Yesterday’s better-than-expected wholesale trade and second-tier JOLTS data further supported the case.
Overnight markets did not quite react to the improving US data due to news out of Greece stealing the limelight.
European and US equities rallied more than 1% as Germany appeared to waver from its hard stance and mooted a staggered debt repayment for Greece. However, I wonder if the stock rebound is warranted or sustainable. Bond yields continued to rise with German 10-year bunds jumping past 1%.
US treasuries also flirted with the key 2.5% mark. The pace of the selloff in the fixed income markets remained worrying. 10-year bunds spiked around 100% since the start of June, surging 100 bps, giving credence to Bill Gross’ ‘short of a lifetime’ remark.
In the currency market, a surprise RBNZ rate cut (Only 37.5% out of economists predicted it) dragged NZD/USD down by almost 200 pips, to 0.7020-0.7030. Low inflation as well as milk prices, and domestic demand probably justify the cut. The kiwi is now at the lowest level in nearly five years.
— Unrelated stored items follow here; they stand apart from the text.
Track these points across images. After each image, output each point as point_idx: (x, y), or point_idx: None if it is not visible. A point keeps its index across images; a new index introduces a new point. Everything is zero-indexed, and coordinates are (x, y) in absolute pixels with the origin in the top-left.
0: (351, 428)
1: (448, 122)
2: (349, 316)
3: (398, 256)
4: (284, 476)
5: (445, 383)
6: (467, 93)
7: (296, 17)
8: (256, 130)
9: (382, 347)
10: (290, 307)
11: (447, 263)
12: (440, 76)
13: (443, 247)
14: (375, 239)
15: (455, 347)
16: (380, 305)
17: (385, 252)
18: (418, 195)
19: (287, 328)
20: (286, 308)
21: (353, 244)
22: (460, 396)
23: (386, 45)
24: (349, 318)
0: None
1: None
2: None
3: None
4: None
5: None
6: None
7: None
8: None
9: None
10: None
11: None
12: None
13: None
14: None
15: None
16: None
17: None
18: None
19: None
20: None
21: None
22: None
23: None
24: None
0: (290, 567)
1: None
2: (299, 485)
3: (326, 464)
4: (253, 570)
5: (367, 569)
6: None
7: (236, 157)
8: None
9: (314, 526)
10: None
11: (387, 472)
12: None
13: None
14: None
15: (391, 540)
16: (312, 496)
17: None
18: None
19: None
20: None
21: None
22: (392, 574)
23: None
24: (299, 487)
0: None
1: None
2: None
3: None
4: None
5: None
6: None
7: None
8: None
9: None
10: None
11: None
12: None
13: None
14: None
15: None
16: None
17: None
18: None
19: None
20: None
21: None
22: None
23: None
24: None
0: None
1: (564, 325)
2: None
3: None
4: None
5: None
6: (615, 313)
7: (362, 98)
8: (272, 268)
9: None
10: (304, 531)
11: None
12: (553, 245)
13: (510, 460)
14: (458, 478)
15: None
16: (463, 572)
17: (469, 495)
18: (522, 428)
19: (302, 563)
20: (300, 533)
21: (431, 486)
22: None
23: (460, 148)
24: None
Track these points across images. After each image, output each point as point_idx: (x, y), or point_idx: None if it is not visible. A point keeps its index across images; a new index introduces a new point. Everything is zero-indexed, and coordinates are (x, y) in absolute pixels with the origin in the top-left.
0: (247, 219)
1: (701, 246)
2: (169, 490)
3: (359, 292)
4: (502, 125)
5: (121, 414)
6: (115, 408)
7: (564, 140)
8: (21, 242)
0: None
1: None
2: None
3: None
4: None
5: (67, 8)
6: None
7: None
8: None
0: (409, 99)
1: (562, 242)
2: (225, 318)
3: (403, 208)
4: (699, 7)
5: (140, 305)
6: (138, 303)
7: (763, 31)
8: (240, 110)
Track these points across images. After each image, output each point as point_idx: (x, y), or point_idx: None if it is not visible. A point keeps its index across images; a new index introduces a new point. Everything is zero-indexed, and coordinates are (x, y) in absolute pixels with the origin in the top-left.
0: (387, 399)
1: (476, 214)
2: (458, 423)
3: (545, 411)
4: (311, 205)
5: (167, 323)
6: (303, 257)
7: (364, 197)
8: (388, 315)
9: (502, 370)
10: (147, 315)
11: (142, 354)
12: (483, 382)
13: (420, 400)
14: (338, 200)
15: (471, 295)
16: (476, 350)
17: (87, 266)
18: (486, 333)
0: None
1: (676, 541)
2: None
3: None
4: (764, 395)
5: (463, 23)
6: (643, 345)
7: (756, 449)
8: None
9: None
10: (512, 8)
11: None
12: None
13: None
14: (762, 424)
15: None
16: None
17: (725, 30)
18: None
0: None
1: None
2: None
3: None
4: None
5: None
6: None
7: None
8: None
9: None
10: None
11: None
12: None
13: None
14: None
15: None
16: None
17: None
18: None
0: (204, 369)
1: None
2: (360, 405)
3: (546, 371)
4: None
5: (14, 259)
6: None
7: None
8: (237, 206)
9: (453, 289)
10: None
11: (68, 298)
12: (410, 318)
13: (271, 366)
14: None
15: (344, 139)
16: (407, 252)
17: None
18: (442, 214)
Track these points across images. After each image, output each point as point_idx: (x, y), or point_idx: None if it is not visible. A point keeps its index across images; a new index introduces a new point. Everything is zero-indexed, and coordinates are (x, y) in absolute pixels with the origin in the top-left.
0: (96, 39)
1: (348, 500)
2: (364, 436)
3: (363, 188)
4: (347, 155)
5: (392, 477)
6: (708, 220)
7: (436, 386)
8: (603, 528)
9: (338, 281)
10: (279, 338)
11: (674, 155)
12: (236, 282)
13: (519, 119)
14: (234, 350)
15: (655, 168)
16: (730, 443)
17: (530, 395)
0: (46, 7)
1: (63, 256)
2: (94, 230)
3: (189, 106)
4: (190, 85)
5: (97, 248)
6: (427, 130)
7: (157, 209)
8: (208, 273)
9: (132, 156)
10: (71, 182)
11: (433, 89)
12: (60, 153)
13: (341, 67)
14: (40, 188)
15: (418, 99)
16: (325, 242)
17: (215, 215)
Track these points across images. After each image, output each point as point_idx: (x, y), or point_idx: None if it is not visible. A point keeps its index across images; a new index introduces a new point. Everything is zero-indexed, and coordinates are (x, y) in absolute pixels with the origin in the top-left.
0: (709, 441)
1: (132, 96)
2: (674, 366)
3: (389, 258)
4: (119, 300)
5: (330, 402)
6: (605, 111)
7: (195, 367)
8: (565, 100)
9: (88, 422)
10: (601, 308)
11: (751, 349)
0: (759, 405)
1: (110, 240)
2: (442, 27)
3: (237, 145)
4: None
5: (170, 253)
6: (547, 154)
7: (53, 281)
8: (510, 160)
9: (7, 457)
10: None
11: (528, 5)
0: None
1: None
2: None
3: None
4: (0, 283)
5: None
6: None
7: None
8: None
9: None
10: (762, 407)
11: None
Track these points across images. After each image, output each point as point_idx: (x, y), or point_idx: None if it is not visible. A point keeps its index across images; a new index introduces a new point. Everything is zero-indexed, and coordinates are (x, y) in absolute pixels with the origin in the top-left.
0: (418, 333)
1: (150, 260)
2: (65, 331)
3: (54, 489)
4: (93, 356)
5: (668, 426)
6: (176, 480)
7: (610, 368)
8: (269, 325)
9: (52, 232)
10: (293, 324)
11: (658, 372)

Meanwhile, USD/JPY recovered from overnight lows, and was last seen hanging on to the 123 handle.
Crude oil recovered overnight as US stockpiles fell more than expected in the second week of June. The decline was also the sixth consecutive weekly drop. Although falling US crude inventories could provide relief to the global supply overhang, total supplies at 470.6 million barrels are still over 20% higher from a year ago.
It suggests that any real improvement in the supply glut will only have a significant impact on oil prices after a longer period of time. With OPEC maintaining its production amount at 30 million, this could take a while.
In Asia, we’ll be looking at a clutch of China data out at midday. The market will be looking for very mild improvements in industrial production and retail sales.